The participants were also queried about their ED at the beginning of the study, two years into it and at the end of five years.
Study findings
Dr. Bohm and colleagues reported Monday in Circulation: Journal of the American Heart Association that in the five years of follow-up, men with ED were 1.6 times more likely to have a heart attack, had a 20 percent greater chance of being hospitalized due to heart failure, and had a 10 percent increased risk for stroke, compared with men who do not have erectile dysfunction, which some consider more an emotional than a physical issue. The risks increased with the severity of the ED.

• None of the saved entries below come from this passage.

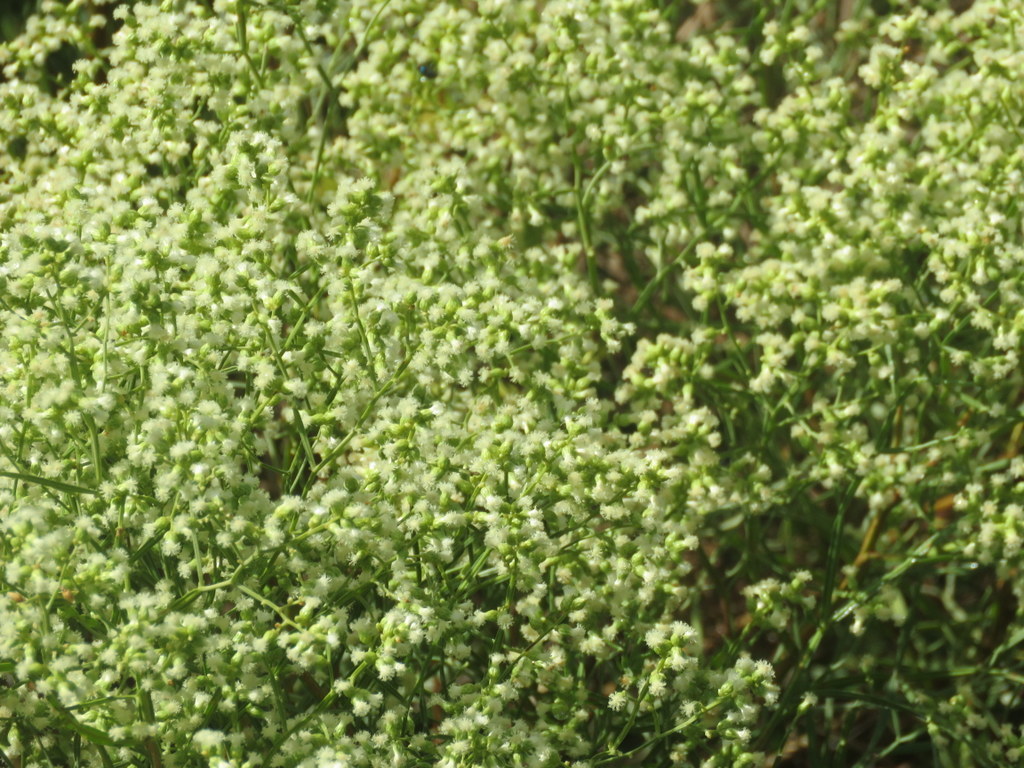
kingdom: Plantae
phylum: Tracheophyta
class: Magnoliopsida
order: Asterales
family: Asteraceae
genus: Baccharis
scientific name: Baccharis articulata
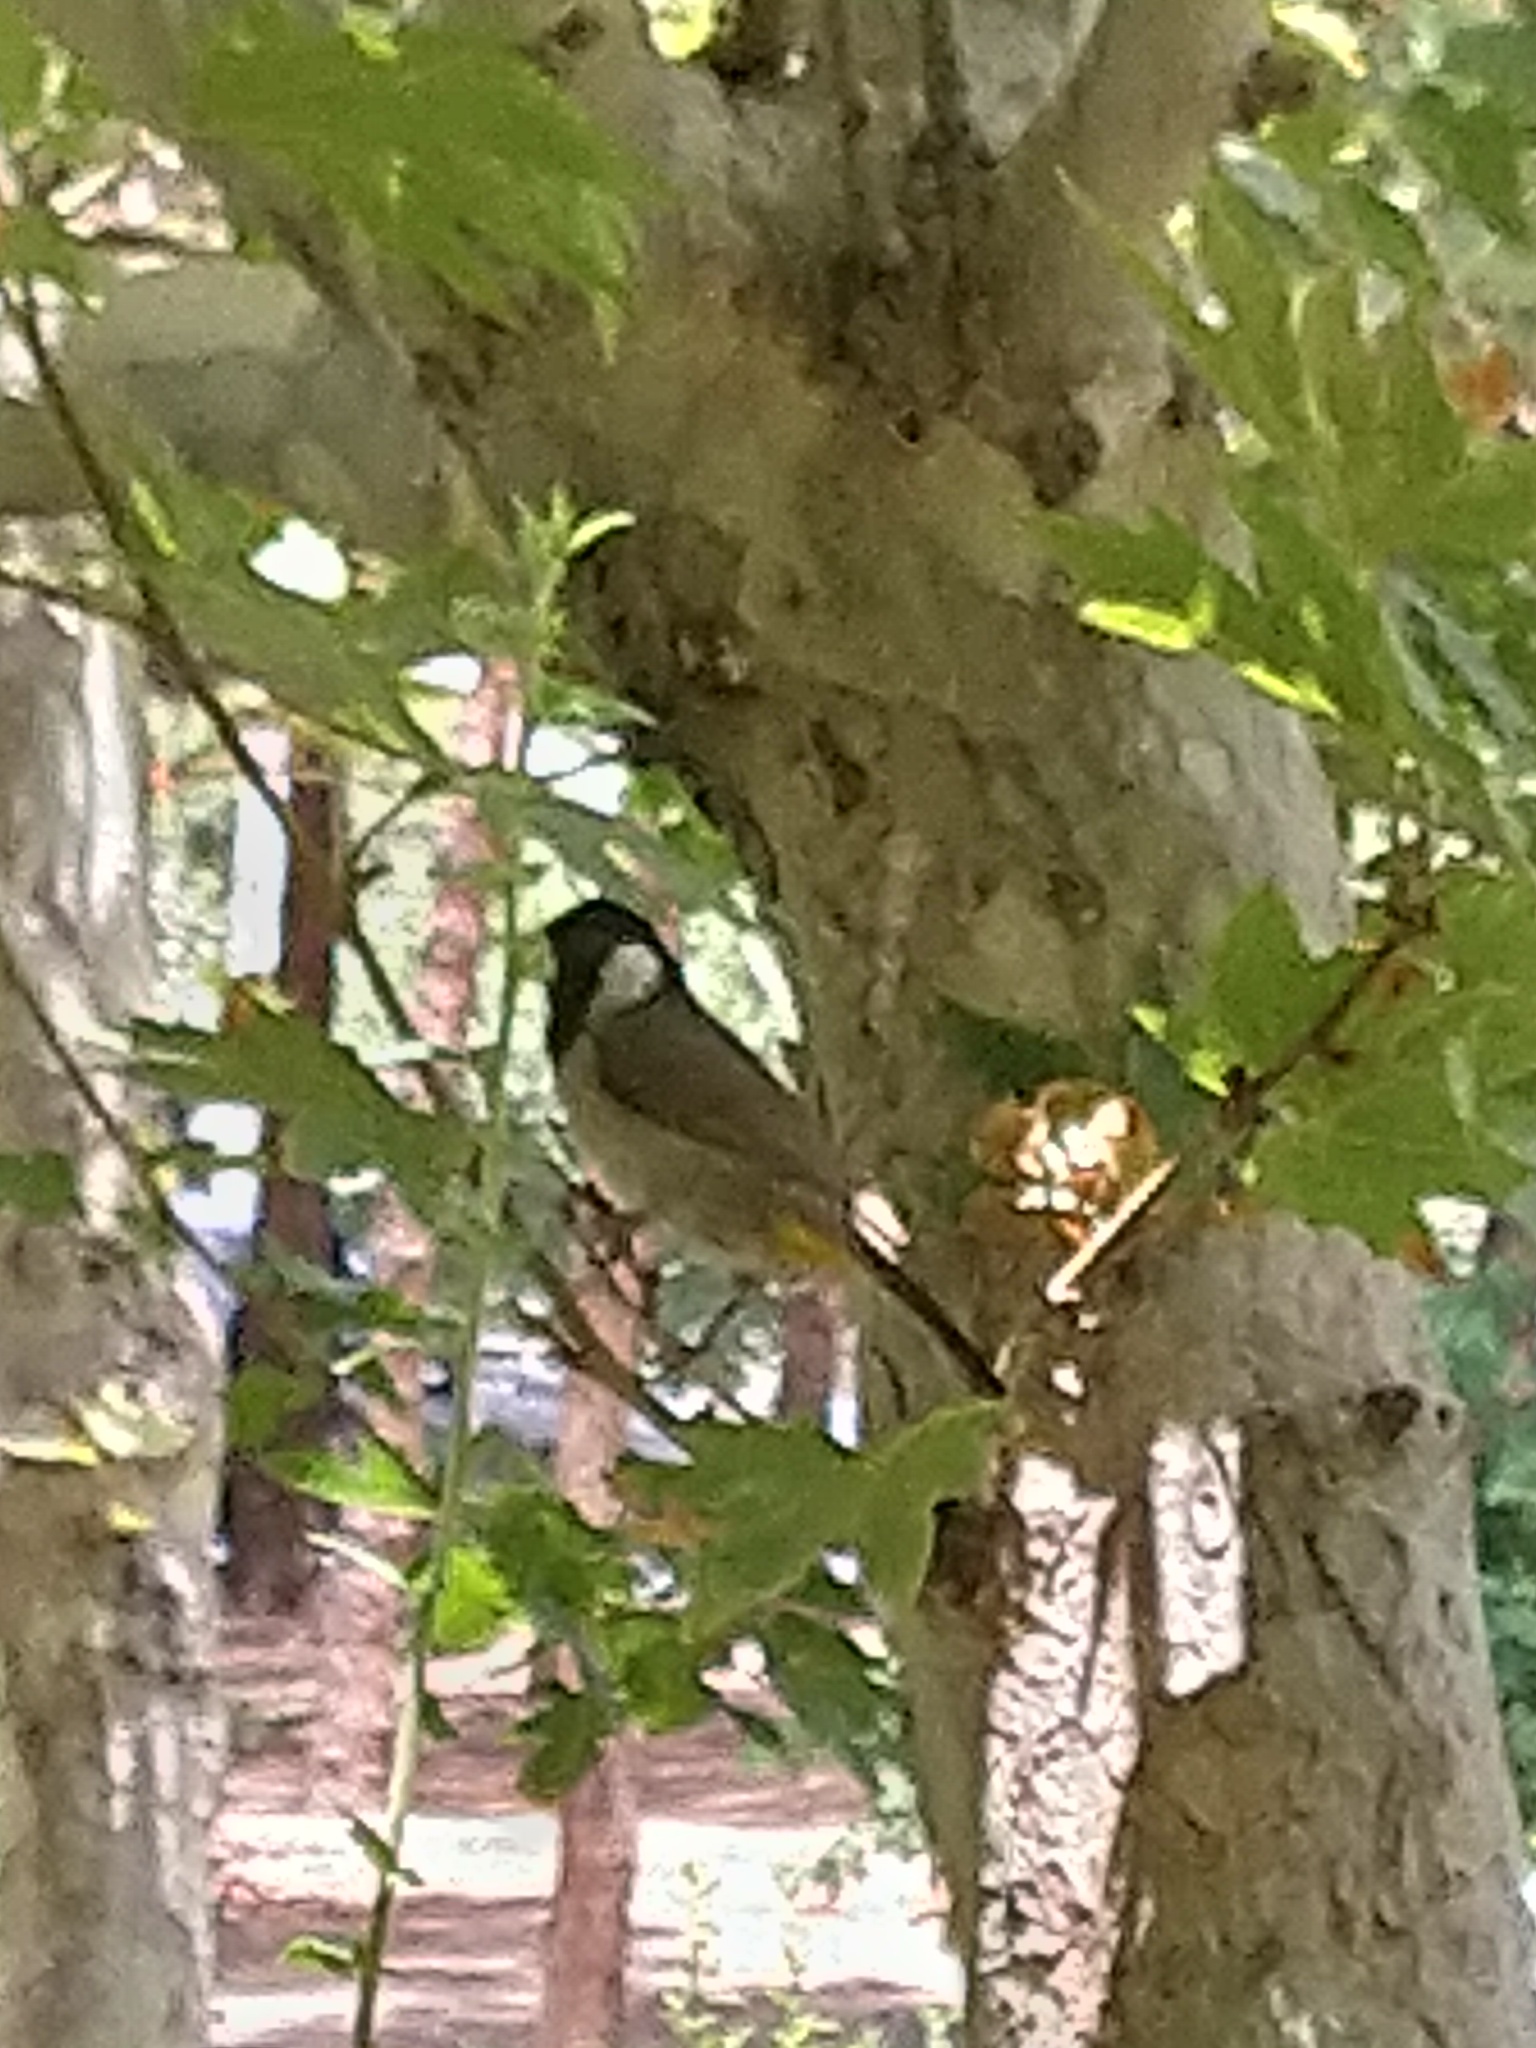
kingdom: Animalia
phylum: Chordata
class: Aves
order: Passeriformes
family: Pycnonotidae
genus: Pycnonotus
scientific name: Pycnonotus leucotis
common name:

"The present data clearly show that ED is closely associated with an increased risk for all-cause deaths, as well as the primary composite outcome of cardiovascular death, myocardial infarction, stroke, and hospitalization for heart failure," the research team wrote in their report, according to MedPageToday.
"The evaluation of ED in the medical history as an early symptom of endothelial dysfunction and atherosclerosis and as a predictor of death and future cardiovascular events might be relevant to identify patients at particularly high risk of experiencing a cardiovascular event."
Erectile Dysfunction
Erectile Dysfunction is a medical term that defines the repeated inability of a man to attain or sustain an erection firm enough to carry-on and complete a sexual intercourse.
More precisely, ED is defined as the combination of: (1) total inability to achieve erection, (2) an inconsistent ability to do so and (3) a tendency to sustain only brief erections.
Although it’s typically caused by the aforementioned medical problems; smoking, excessive alcohol intake, being overweight, avoiding exercise are some possible causes of erectile dysfunction.
The problem, known to increase with age, affects as high as 50 percent men aging between 40 and 70 years.